Re: Fedora 34 Change: Enable btrfs transparent zstd compression by default (System-Wide Change proposal)

Chris Murphy <lists@xxxxxxxxxxxxxxxxx> · Thu, 11 Feb 2021 22:05:49 -0700

On Thu, Feb 11, 2021 at 9:58 AM Jeremy Linton <jeremy.linton@xxxxxxx> wrote:
>
> Hi,
>
> On 1/1/21 8:59 PM, Chris Murphy wrote:

> > Anyway, compress=zstd:1 is a good default. Everyone benefits, and I'm
> > not even sure someone with a very fast NVMe drive will notice a slow
> > down because the compression/decompression is threaded.
>
> I disagree that everyone benefits. Any read latency sensitive workload
> will be slower due to the application latency being both the drive
> latency plus the decompression latency. And as the kernel benchmarks
> indicate very few systems are going to get anywhere near the performance
> of even baseline NVMe drives when its comes to throughput.

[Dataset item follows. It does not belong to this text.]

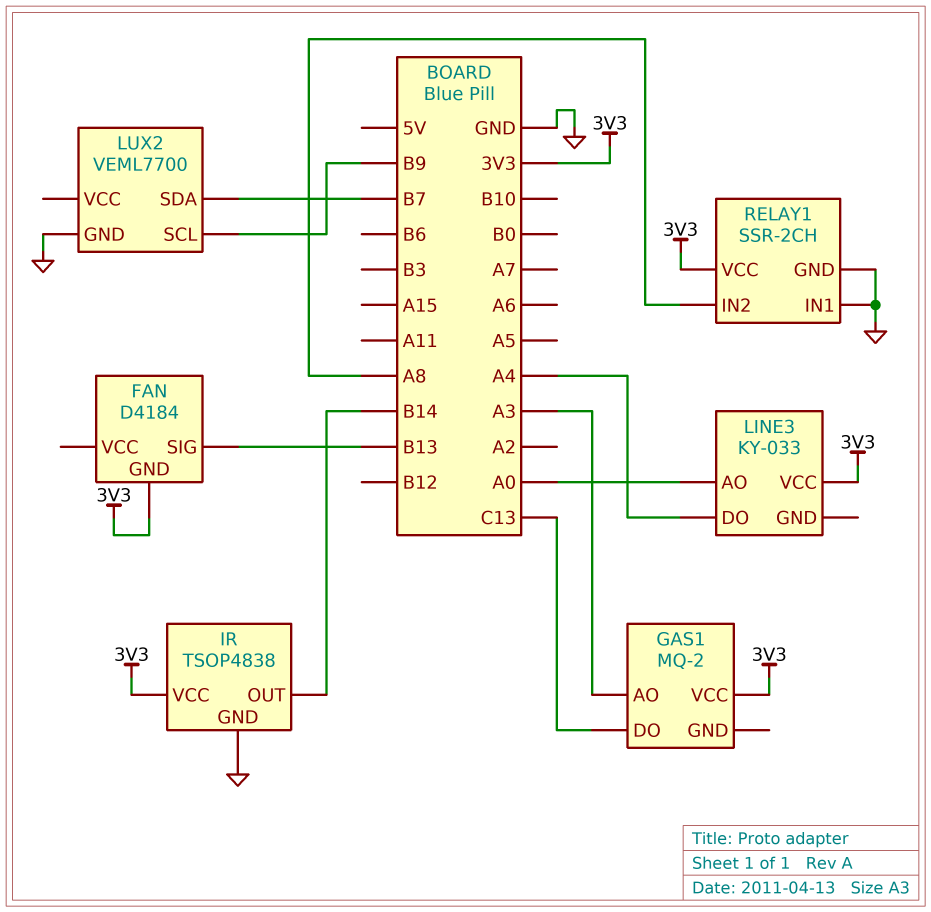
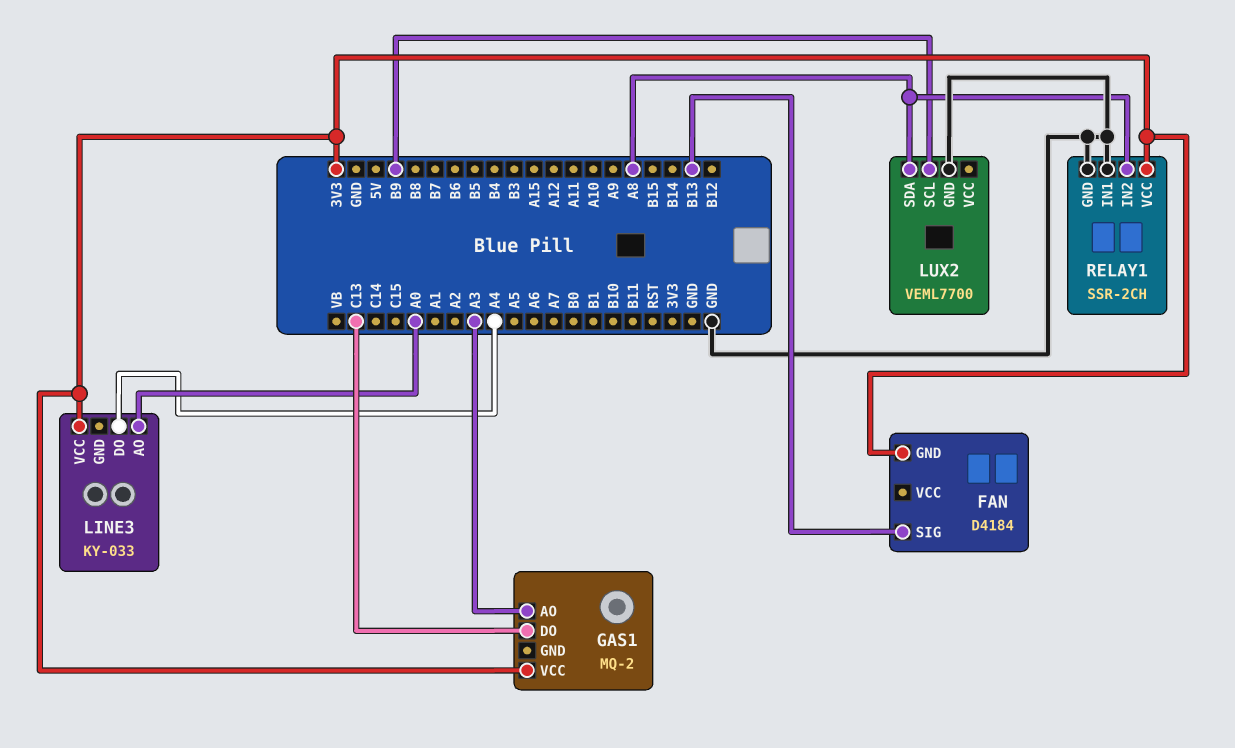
IR: TSOP4838 -> none
IR pin GND: GND -> none
IR pin OUT: B14 -> none
IR pin VCC: 3V3 -> none
LUX2 pin SDA: B7 -> A8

It's possible some workloads on NVMe might have faster reads or writes
without compression.

https://github.com/facebook/zstd

btrfs compress=zstd:1 translates into zstd -1 right now; there are
some ideas to remap btrfs zstd:1 to one of the newer zstd --fast
options, but it's just an idea. And in any case the default for btrfs
and zstd will remain as 3 and -3 respectively, which is what
'compress=zstd' maps to, making it identical to 'compress=zstd:3'.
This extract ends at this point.